_Indicación 1:_
Condense, sin perder sus datos principales, el párrafo del texto sobre Chantal Akerman que comienza con «Como otros autores a la vez pequeños y grandes».
_Indicación 2:_
Prosiga el texto sobre Chantal Akerman a partir de su última frase.

_Texto proporcionado:_
▼

Adiós a Chantal Akerman

Por Eduardo Nabal

La mirada secuestrada

Chantal Akerman, hija de  familiares judíos represaliados por el nazismo de los que sólo sobrevivió su madre nació  en Bruselas hace sesenta y dos años en Bélgica y se suicidó hoy en París donde ha ambientado algunos de sus trabajos más interesantes. 

Como otros autores a la vez pequeños y grandes, experimentales e intimistas  esta belga de corazón errabundo, mirada profunda  y alma feminista es una de las secuelas más perturbadoras y productivas de la “nouvelle vague”, una directora que se enamoró del cine viendo a Godard, pero que ha centrado su obra en el cuerpo, la sexualidad, las relaciones de pareja, sus eternas desavenencias y la consideración  de lo fílmico como prisión de la condición femenina, de la condición humana. 
Akerman parecía obsesionada por las arterias de la ciudad, por los espacios cerrados, por las paredes desnudas en las que las mujeres tratan de  dar sentido a sus vidas, de escapar a los prejuicios heredados y  a las construcciones de su cultura, a buscar el otro lado del otro lado…
Su obra comienza dentro del cine experimental y de vanguardia cercana a gente como Jonas Mekas , pero se ha dió a conocer gracias a obras aparentemente destinadas a un público más amplio aunque  igualmente descarnadas, irónicas y destructivas en su visión de las relaciones humanas.

▲

_Datos:_
▼

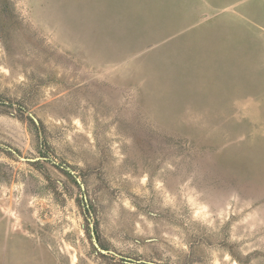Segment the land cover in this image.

▲

_Resultado 1:_
Al igual que otros autores experimentales e intimistas, esta directora belga de alma feminista es una de las secuelas más perturbadoras y productivas de la «nouvelle vague». Se enamoró del cine viendo a Godard, pero centró su obra en el cuerpo, la sexualidad, las relaciones de pareja y sus desavenencias, así como en lo fílmico como prisión de la condición femenina y humana.

_Resultado 2:_
Historias de amor, sexo y desamor, de inclusión-reclusión femenina están presentes desde sus primeros cortos hasta sus últimos largometrajes. Entre ellas destaca “Jeanne Dielman 23 Quai du Comerce 1080 Bruxelles”, donde dos prostitutas combinan con desconcertante naturalidad la actividad de amas de casa con el ejercicio de su oficio en un pequeño apartamento. 
El filme fue rodado en 1975 y llamó la atención por su atrevido uso de los interiores y el fuera de campo, los pequeños ruidos y los grandes silencios.

 En el mar, con un grupo de muchachas en flor bañándose despreocupadamente,  comienza  el que resulta ser uno de los filmes franceses más extraños de los últimos tiempos: “La captive”, rodado por la directora en 1999. Y en un mar oscuro y devorador concluye esta inquietante fábula ¿moral?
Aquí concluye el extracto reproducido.